Muru-D was launched in October 2013 to provide workspace, funding, and advice for promising startups in return for equity.

According to Parker, the genesis of the accelerator came after Telstra decided it wanted to be a global technology company, with the telco giant unsure who, what, and where to invest in.

"If we want to become a global technology company, how do we do that, what do we need to invest in, what are the trends happening in the global ecosystem," she said previously. "This led to the creation of the Telstra Software Group, of which the president is also the co-founder of Muru-D alongside me, Charlotte Yarkoni."

Telstra's former CEO David Thodey was integral to the creation of Muru-D and said recently that the intention behind the startup incubator was to drive change internally.

"People think we were trying to find the next great new thing; it wasn't, it was all about the cultural change," Thodey said. "We got young, entrepreneurial startups coming in with great ideas -- we'd put our engineers with them, and next thing we knew we had great ideas everywhere -- so it was more cultural."

Telstra announced the appointment of Robyn Denholm as new chief operating officer in December, who joined the telco after a nine-year stint as Juniper Networks chief financial and operations officer, and 11 years with Sun Microsystems before that. Denholm is also a board member of Tesla and Swiss robotics company ABB.
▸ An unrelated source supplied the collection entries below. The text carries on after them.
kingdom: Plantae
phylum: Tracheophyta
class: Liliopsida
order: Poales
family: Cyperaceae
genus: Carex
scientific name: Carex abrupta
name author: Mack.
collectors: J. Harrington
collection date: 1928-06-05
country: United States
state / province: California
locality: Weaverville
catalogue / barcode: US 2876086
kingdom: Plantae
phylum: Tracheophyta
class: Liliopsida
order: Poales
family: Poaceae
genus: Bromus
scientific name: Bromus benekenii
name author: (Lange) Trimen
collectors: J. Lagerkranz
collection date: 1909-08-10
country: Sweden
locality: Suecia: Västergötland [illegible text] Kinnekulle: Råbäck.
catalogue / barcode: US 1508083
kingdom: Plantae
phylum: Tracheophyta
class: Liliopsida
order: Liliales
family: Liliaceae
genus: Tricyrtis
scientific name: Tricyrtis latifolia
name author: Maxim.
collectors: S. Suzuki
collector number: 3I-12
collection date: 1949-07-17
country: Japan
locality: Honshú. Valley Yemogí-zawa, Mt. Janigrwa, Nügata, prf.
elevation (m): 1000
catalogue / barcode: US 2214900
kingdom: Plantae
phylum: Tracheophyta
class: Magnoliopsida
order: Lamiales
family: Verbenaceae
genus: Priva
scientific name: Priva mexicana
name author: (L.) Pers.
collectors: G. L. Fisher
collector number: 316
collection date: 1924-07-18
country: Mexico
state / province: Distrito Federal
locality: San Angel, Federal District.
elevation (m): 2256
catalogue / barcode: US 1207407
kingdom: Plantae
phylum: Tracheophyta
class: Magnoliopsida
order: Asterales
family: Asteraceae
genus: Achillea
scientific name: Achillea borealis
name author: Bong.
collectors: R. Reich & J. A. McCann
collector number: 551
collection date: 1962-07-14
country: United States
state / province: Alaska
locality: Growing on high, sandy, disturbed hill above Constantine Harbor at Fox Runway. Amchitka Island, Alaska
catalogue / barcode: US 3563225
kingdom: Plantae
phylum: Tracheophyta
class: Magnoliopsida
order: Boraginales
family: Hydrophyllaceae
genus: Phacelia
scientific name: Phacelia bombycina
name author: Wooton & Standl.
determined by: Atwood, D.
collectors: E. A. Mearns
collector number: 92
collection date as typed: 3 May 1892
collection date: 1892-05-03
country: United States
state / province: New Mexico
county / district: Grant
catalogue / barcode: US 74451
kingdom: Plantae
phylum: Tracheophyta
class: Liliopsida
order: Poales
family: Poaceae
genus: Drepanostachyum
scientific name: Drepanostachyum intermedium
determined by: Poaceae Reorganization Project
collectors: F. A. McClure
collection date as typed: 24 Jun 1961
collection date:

Denholm took over COO responsibilities from Telstra group executive global enterprises and services Brendon Riley, who had been filling the role on an interim basis following the retirement of COO Kate McKenzie in July.

Last year also saw the resignation of CIO Erez Yarkoni, the departure of CTO Vish Nandlall amid reports of CV fraud, and former chief information security officer Mike Burgess exit the company.